紀成林直接帶著他繞過了屏風,這隔出的小間,同樣沒有太多裝飾,一切都很簡潔。
中間放著一張椅子,上首擺了一張桌子,方如今穿著便裝坐在那裡。
見到方如今之後,曹戈立時覺得有些不自在,周圍牆壁都是光禿禿的,讓他有一種無所遁形的感覺,不過他也是老江湖,很快壓下那點慌亂,躬身給方如今見禮。
方如今站起來一臉微笑道:“不需多禮,夜裡叫你過來,是有一件非常重要的事情需要你去做。”
見方如今和氣,曹戈稍稍放下心來。
方如今示意他坐下,也仔細打量了這個人一番,這是個特意布置的房間,通過環境刻意營造一種被人看透的感覺。
曹戈坐的那張椅子也沒有扶手,靠背偏後,讓他的身體感覺沒有依靠,進而影響他的心理活動,而這個曹戈隻是開始略微不適,片刻就冷靜下來,坐得四平八穩,倒是有些特工的味道。
方如今笑笑,對曹戈和藹的問道:“自從上次離開那個地方,過的如何?有去找找熟人老鄉什麼的?”

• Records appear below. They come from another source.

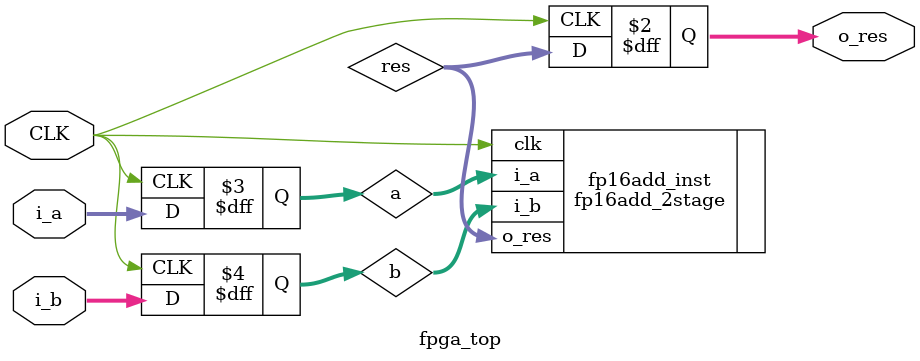
<source format=v>
module fpga_top(
   input  wire        CLK,
   input  wire [15:0] i_a,
   input  wire [15:0] i_b,
   output reg  [15:0] o_res
);

reg  [15:0] a;
reg  [15:0] b;
wire [15:0] res;

always @( posedge CLK ) begin
   a     <= i_a;
   b     <= i_b;
   o_res <= res;
end

fp16add_2stage fp16add_inst(
   .clk  (CLK),
   .i_a  (a  ),
   .i_b  (b  ),
   .o_res(res)
);

endmodule
</source>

曹戈重重歎口氣:“不瞞方組長,我在這裡認識的人不多,自己被關了幾天,也沒聽到有人尋我,說起來都是一些酒肉朋友,沒人會把咱真正地放在心上。我尋思著找點營生做,混個溫飽,可回到原來的車行,人家說什麼也不肯再要我了。又沒有一技之長,隻能去碼頭賣苦力,可即便如此,也是要被工頭盤剝,日子過不下去。”